La cité du désespoir
Un film de William S. Hart avec Wm S. Hart, Margery Wilson, Henry Belmar et Milton Ross

Jim Alton (Wm S. Hart) un chercheur d'or perdu dans le désert rencontre Kate (Josephine Headley) qui a fui son époux violent, le barbier Burton (Henry Burton). Elle meurt en lui recommandant son enfant, le petit Joey (Buster Irving). Jim arrive en ville décidé s'attaquer au barbier...

Il n'existe plus qu'une seule copie incomplète de ce western de William S. Hart. Elle est maintenant numérisée et visible à la médiathèque de la Cinémathèque française. William débarque dans une ville autrefois prospère grâce aux mines d'or qui maintenant se délite. Il arrive en ville après avoir vu mourir la pauvre Kate qui fuyait son ignoble époux. Il va nettoyer la ville en poussant vers la sortie cette brute qui terrorisait la ville, il devient le père adoptif du petit Joey. Entre temps, il a fait la connaissance de la belle Jennie (M. Wilson) dont le grand-père est au bord de rendre l'âme. Il ramène de force un médecin pour soigner le vieil homme, mais en vain. Finalement, Jennie part avec le médecin qui se révèle être un vulgaire séducteur déjà marié. Il faudra un certain temps avant que Jim ne soit réuni avec sa belle. Sur cette intrigue typique des films de William S. Hart, ici écrite par son futur metteur en scène Lambert Hillyer, nous avons un beau film superbement éclairé par Joseph August qui joue du clair-obscur lorsque nous découvrons la malheureusement épouse du barbier ou des contre-jours lorsque Hart attrape au lasso le médecin récalcitrant  qui refuse de le suivre. Le film contient son lot de scène comique avec le détestable barbier qui se fait raser avant d'être éjecté de son magasin devant des badauds hilares. Hart est ici un vengeur tranquille qui redonne vie à une ville en perdition. Si le film n'a pas l'intensité de Hell's Hinges (1916), c'est cependant un bon western de Hart. Juste un petit bémol dans cette restauration qui offre une belle image, les cartons français sont une réelle trahison par rapport au style tout à fait spécial des films de Hart. L'humour et le language qui font partie intégrante de ces films et les adaptations étrangères sont toujours sans âme.

The Cossacks 1928

Lukashka (J. Gilbert) et Sitchi (Paul Hurst)
Les Cosaques
Un film de George W. Hill et Clarence Brown avec John Gilbert, Ernest Torrence, Renée Adorée, Nils Asther et Dale Fuller

Dans un village cosaque, Ivan (E. Torrence) se lamente que son fils Lukashka (J. Gilbert) soit considéré comme une femmelette. Lukashka est amoureux de Maryana (R. Adorée) qui le méprise pour sa couardise. Mais, lors d'une attaque des Turcs, il montre sa bravoure...

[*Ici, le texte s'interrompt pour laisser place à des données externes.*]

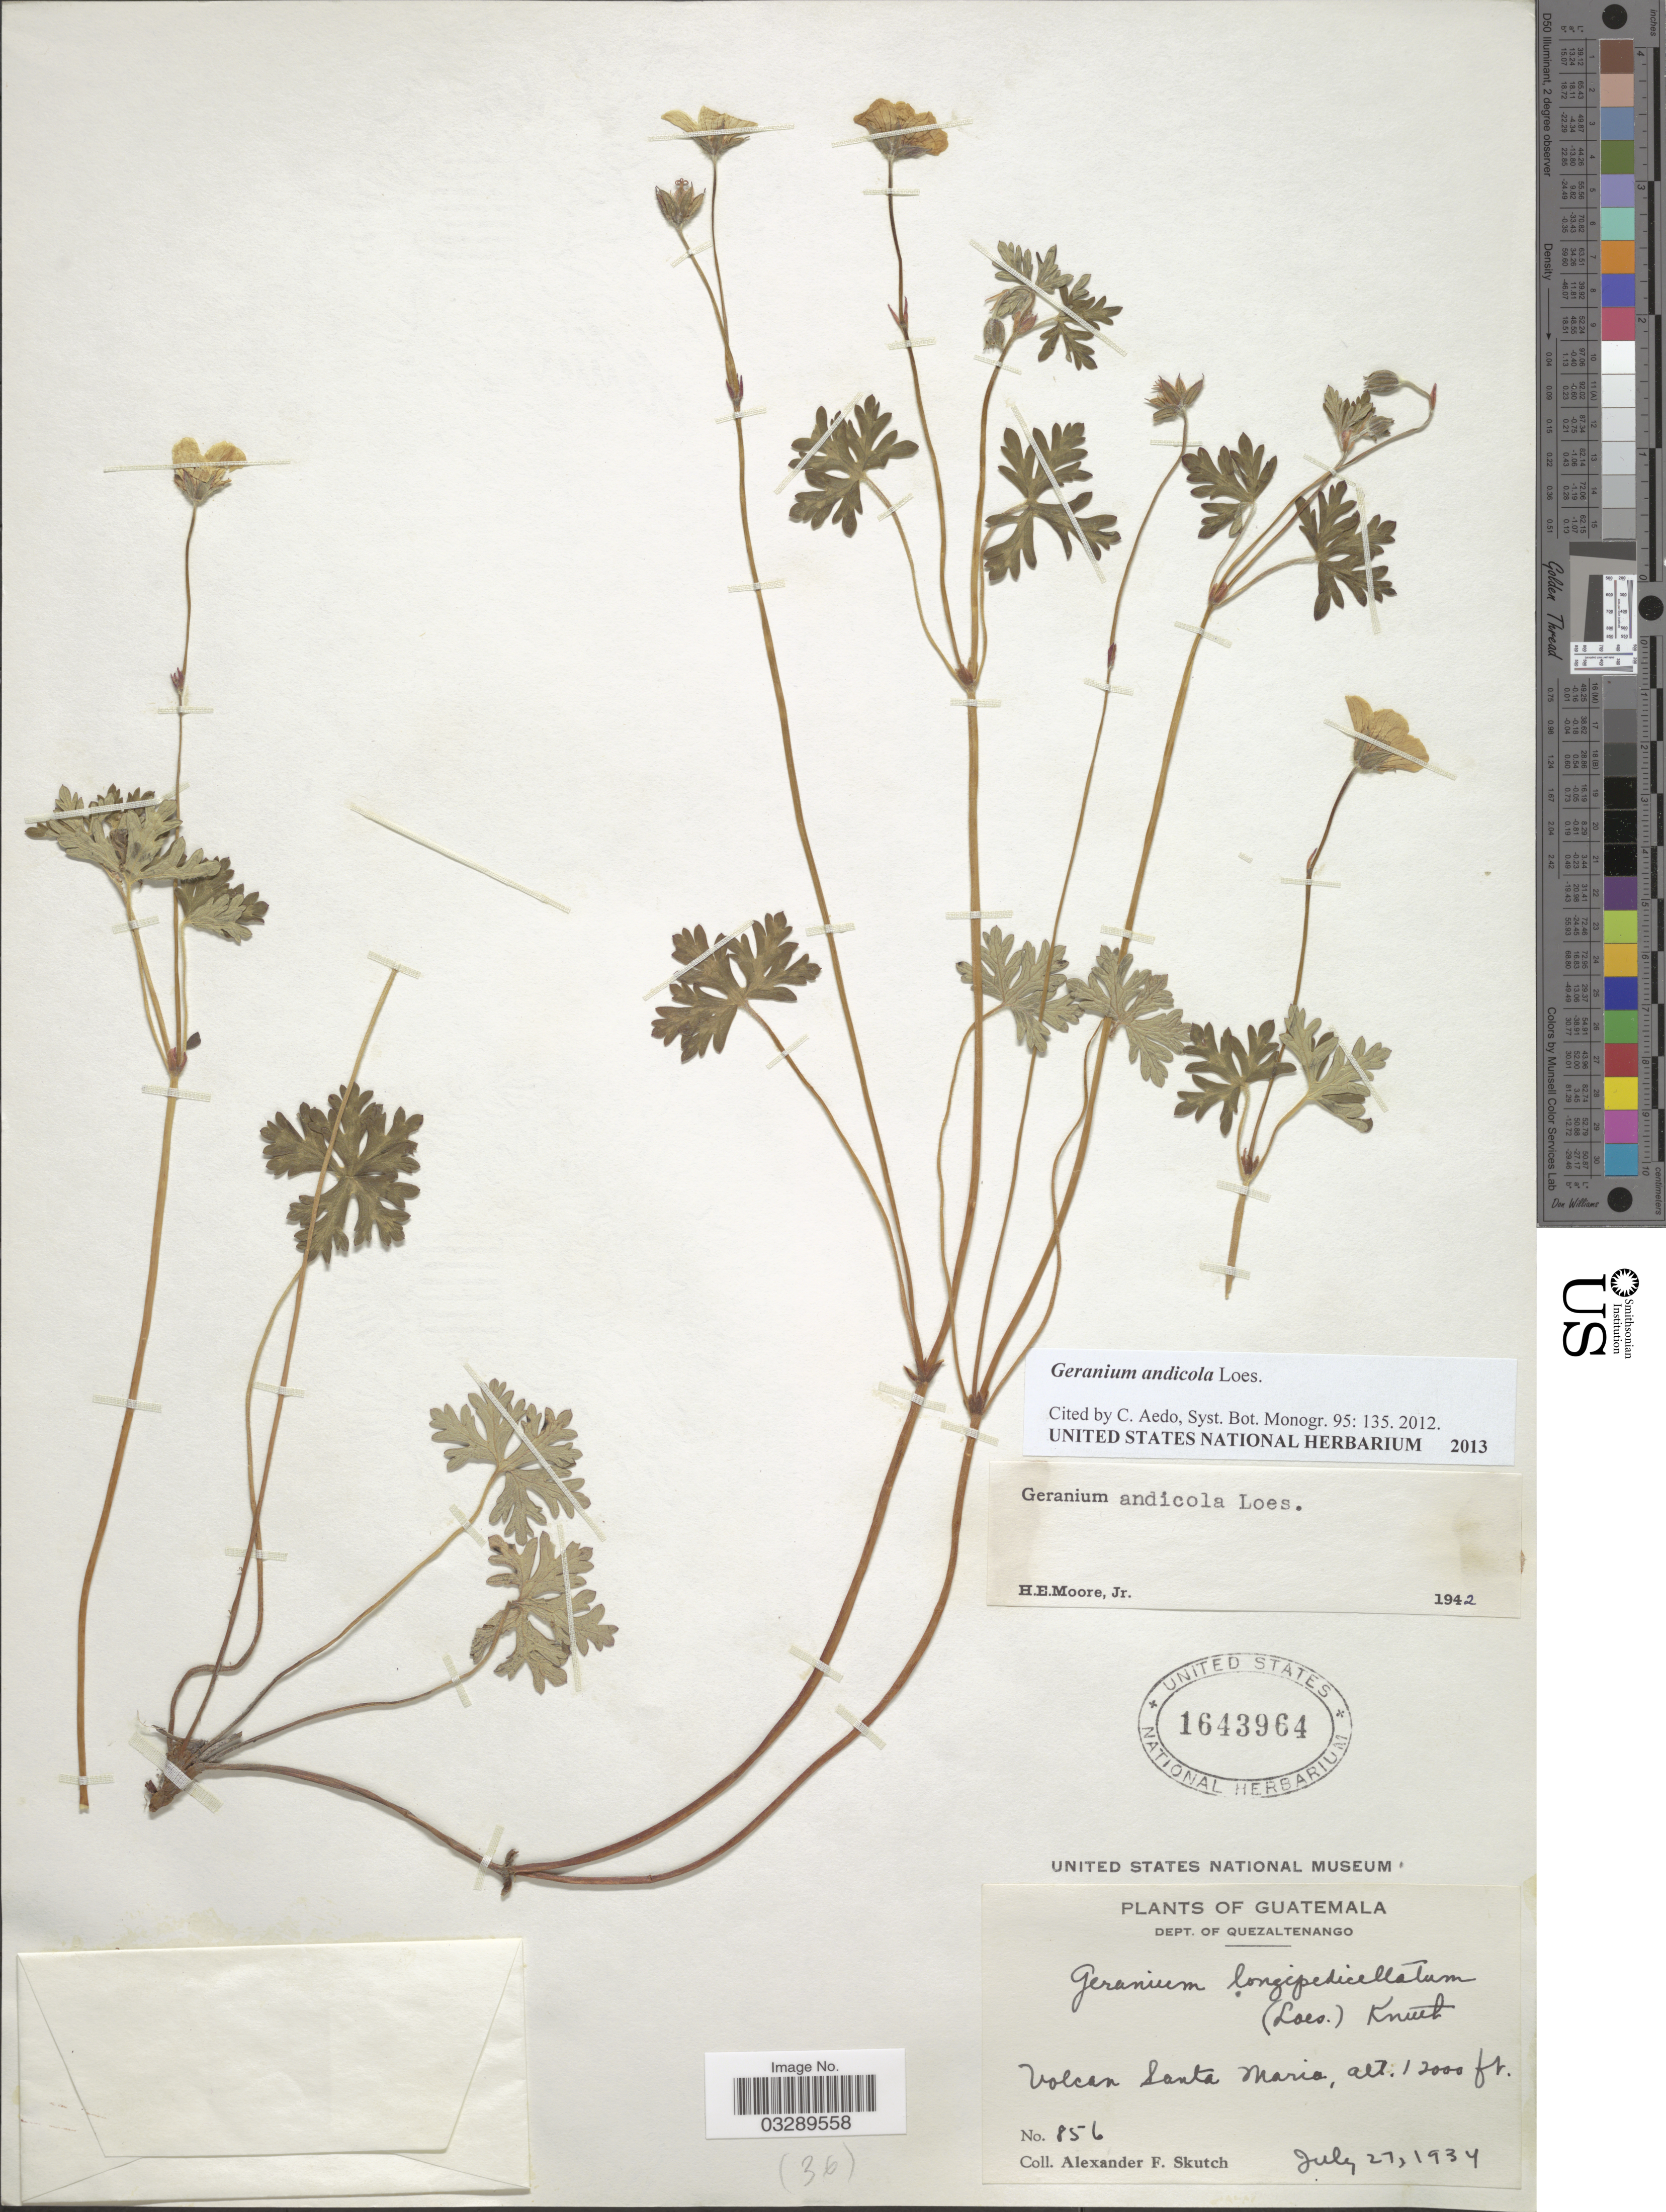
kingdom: Plantae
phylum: Tracheophyta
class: Magnoliopsida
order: Geraniales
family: Geraniaceae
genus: Geranium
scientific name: Geranium andicola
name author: Loes.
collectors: A. F. Skutch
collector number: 856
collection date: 1934-07-27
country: Guatemala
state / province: Quetzaltenango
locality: Dept. of Quezaltenango. Volcan Santa Maria.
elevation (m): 3658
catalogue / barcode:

Cette production MGM a connu quelques avatars. Le film est passé des mains de George W. Hill, un bon routier sans surprise, à celles de Clarence Brown qui ne fut pas crédité au générique. On sent qu'avec cette adaptation de Tolstoï la MGM cherchait surtout à reformer le couple Gilbert-Adorée qui avait connu un immense succès dans The Big Parade (La grande parade, 1925) de King Vidor. Mais, avec The Cossacks, nous somme bien loin du chef d'oeuvre intemporel de Vidor. Cette recréation débridée en diable de la Russie tsariste fait presque penser à une bande dessinée tellement les personnages sont caricaturaux. Les Cosaques sont montrés comme des brutes sanguinaires qui ne songent qu'à tuer les Turcs à coup de sabres pendant que leurs femmes s'échinent aux champs pour garantir une récolte. Leur autre distraction est de boire de la vodka au litre en reluquant les femmes. Pour le film, on avait embauché de vrais cosaques qui font des démontrations de leur talent d'acrobates à cheval. Quant aux Turcs, ils sont montrés comme des tortionnaires proches de la bestialité. Avec une intrigue aussi peu politiquement correcte et également aussi proche du ridicule, on ne peut que regarder le film au second degré. John Gilbert cabotine à souhait en fils du chef cosaque qui devient soudain un 'homme' parce qu'il a tué dix Turcs. Ernest Torrence n'est pas en reste en chef barbare et exubérant. Renée Adorée, elle, est partagée entre son amour pour Lukashka et le prince de sang (joué par Nils Asther) qui est venu de Moscou pour l'épouser. Au total, ce film est bien réalisé visuellement. Clarence Brown (qui a pratiquement retourné tout le film après le départ de Hill) montre sa maîtrise du mouvement. Mais, il faut bien l'avouer le film reste une pochade haute en couleur avec des personnages schématiques. 

dimanche 24 juin 2012

White Oak 1921

Affiche suédoise du film
Un film de Lambert Hillyer avec William S. Hart, Vola Vale, Alexander Gaden

Oak Miller (Wm S. Hart), un joueur professionnel, apprend que sa jeune soeur Rose (Helen Holly) a été victime d'un séducteur sans scrupules. Après sa tentative de suicide, il doit prendre soin d'elle avec l'aide de Barbara (V. Vale) dont il est secrètement amoureux...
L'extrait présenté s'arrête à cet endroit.